Alípio de Freitas. ‘Não me importa que me matem. Outros amigos virão’

Foi primeiro padre, depois guerrilheiro. Esteve na fundação do Bloco. Desapareceu ontem aos 88 anos.

“Diz Alípio à nossa gente: Quero que saibam aí/ Que no Brasil já morreram/ Na tortura mais de mil/ Ao lado dos explorados/ No combate à opressão/ Não me importa que me matem/ Outros amigos virão”. Imortalizado na canção por Zeca Afonso, e com uma vida de luta socialista e antifascista cheia de sobressaltos, Alípio de Freitas morreu ontem aos 88 anos, em Lisboa. Foi primeiro padre, depois guerrilheiro e, no meio de tudo, jornalista. No Brasil promoveu o movimento camponês e em Portugal viria a ser um dos fundadores do Bloco de Esquerda, em 1999.

Nascido em Vinhais, Bragança, contou numa entrevista ao “SOL”, em 2009, que quando decidiu entrar para o seminário não foi por vocação, mas para poder estudar. “Não sabia bem o que queria, mas sabia o que não queria: não queria aprender sapateiro, serralheiro, ainda que gostasse dessas coisas.”

Tinha 11 anos e estavam lançadas as cartas. Aos 18 anos, quando teve de decidir se ia mesmo para padre, esteve para fugir para França, mas acabou por desistir quando um dos companheiros recuou nos planos. Dedicou-se então a estudar Teologia e começou a ler livros proibidos pela Igreja, de autores como Espinosa e Campanella. “Desacreditei da autoridade da Igreja. Continuei a acreditar em Deus, muito vagamente”, confessava nesta entrevista.

Acabaria por ser ordenado padre não muito depois, aos 23 anos. Primeiro ficou responsável por uma escola de artes e ofícios em Bragança e depois foi colocado numa paróquia pobre da Serra de Montesinho, Rio de Onor. Foi ali que se “fez camponês”, luta que viria a abraçar anos mais tarde junto da população carenciada do Brasil.

A convite do arcebispo do Maranhão, cruzou o Atlântico em 1957. Chegado ao Brasil, à cidade de São Luís, foi professor de História Antiga e de História Medieval da Filosofia e começou a pastoral em bairros pobres. Leitor às escondidas do “Avante” desde a adolescência, surpreendeu-se com a liberdade de imprensa e de associação. “Todo o mundo sabia quem eram os comunistas da cidade. (…) Não era quem estava no poder que tinha sempre razão – isso em Portugal seria impensável. É por isto que tenho gratidão por ter ido para o Brasil: foi lá que os meus olhos se abriram”.
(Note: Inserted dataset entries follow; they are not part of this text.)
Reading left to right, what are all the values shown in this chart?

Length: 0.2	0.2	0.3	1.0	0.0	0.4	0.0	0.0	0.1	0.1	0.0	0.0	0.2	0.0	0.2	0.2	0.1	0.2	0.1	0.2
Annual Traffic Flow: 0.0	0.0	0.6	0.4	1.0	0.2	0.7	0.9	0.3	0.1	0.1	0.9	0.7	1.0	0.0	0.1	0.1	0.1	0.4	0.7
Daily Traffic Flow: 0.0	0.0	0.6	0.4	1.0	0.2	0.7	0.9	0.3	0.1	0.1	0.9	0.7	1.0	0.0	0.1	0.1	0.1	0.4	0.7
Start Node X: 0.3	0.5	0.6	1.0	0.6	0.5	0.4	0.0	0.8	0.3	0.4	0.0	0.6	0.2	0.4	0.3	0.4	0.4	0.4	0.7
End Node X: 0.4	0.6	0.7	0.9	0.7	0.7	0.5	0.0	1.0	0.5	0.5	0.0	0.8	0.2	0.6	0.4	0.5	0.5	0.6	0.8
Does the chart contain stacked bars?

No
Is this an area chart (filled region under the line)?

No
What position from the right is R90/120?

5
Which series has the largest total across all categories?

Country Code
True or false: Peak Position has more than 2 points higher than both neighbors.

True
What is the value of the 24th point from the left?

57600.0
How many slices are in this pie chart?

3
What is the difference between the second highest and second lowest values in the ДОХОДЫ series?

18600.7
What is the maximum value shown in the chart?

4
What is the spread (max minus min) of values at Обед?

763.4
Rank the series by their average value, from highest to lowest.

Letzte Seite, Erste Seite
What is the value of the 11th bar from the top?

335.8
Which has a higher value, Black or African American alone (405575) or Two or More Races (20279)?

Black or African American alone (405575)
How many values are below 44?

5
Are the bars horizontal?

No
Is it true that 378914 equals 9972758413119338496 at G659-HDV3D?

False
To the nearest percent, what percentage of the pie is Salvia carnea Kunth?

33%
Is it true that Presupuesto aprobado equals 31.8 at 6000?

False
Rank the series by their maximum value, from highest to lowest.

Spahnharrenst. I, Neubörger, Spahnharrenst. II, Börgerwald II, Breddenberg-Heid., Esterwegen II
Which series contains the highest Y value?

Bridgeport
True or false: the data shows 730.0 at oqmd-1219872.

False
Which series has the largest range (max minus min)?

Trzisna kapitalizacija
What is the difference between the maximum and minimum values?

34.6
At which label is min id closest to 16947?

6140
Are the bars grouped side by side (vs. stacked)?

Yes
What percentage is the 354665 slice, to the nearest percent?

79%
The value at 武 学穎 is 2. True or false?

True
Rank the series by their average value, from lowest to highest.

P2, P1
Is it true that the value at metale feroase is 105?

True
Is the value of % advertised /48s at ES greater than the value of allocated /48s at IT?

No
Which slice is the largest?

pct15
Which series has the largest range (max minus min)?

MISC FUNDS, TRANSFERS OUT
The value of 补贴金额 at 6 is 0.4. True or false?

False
Começou a ser chamado a sindicatos, para intermediar conflitos. Em 1958, foi convidado por um homem que organizava associações de camponeses para os ajudar e começou a nova fase da sua vida, ao mesmo tempo que furava as regras eclesiásticas ao começar a dar missa em português. “Se Deus é sábio, percebe português. Se só entende latim, está mal”, explicou ao arcebispo, lembrou na entrevista de vida ao “SOL”, publicada ao longo de várias edições. No Natal de 1961, depois de celebrar a missa do galo com uma imagem de um menino de Jesus preto, acabou por ser afastado da paróquia.

Nesta altura, Alípio de Freitas já tinha chamado a atenção da PIDE por críticas a Salazar em textos publicados em Brasil. Afastado da paróquia e terminadas as aulas na faculdade, viaja para Moscovo, onde conhece Krushchev, secretário-geral do Partido Comunista da União Soviética. “Nunca um padre ocidental tinha visitado Moscovo depois da tomada do poder pelos bolcheviques”, lembrou em 2009. De regresso, decide afastar-se da vida religiosa e envolve-se na campanha política de Miguel Arrais para o estado de Pernambuco. Foi sequestrado durante a campanha e esteve detido 40 dias. Viria a ser de novo preso por falar contra o exército e instituições, na antecâmara da ditadura militar do Brasil. Com o golpe que depôs João Goulart, pediu asilo no México e de lá seguiu para Cuba, para fazer treino político e militar, com o intuito de voltar ao Brasil e derrubar a ditadura.

Regressou na clandestinidade ao Brasil, em 1966, e tornou-se dirigente do Partido Revolucionário dos Trabalhadores. Esteve preso pelo regime militar nove anos. Depois de uma passagem por Moçambique, regressa a Portugal nos anos 80, onde começa a trabalhar na RTP, sempre com participação cívica. Deixa uma filha do casamento com Wanda Cozetti Marinho, a cantora Luanda Cozetti. O funeral realiza-se hoje, pelas 12h, em Alvito, no Alentejo, a sua terra adotiva.